::: Exercise input

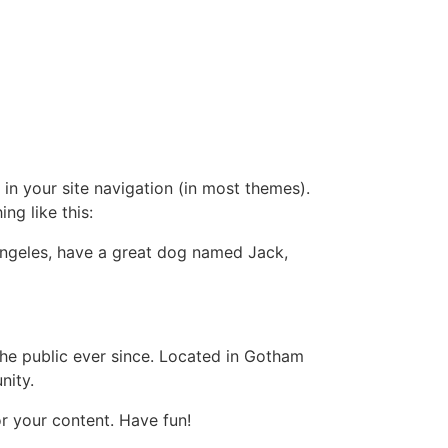
 in your site navigation (in most themes).
ng like this:
s Angeles, have a great dog named Jack,
e public ever since. Located in Gotham
nity.
r your content. Have fun!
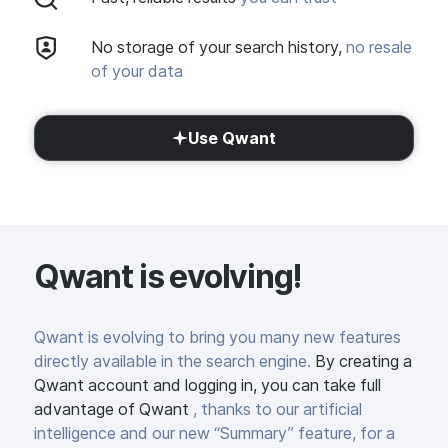
No storage of your search history,
no resale
of your data
Use Qwant
Qwant is evolving!
Qwant is evolving to bring you many new features
directly available in the search engine.
By creating a
Qwant account and logging in, you can take full
advantage of Qwant
, thanks to our artificial
intelligence and our new “Summary” feature, for a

::::::

◆ **Task statement**
Each entry above must be repeated word for word, minus its images.

◆ **Response area**
 in your site navigation (in most themes).
ng like this:
s Angeles, have a great dog named Jack,
e public ever since. Located in Gotham
nity.
r your content. Have fun!
No storage of your search history,
no resale
of your data
Use Qwant
Qwant is evolving!
Qwant is evolving to bring you many new features
directly available in the search engine.
By creating a
Qwant account and logging in, you can take full
advantage of Qwant
, thanks to our artificial
intelligence and our new “Summary” feature, for a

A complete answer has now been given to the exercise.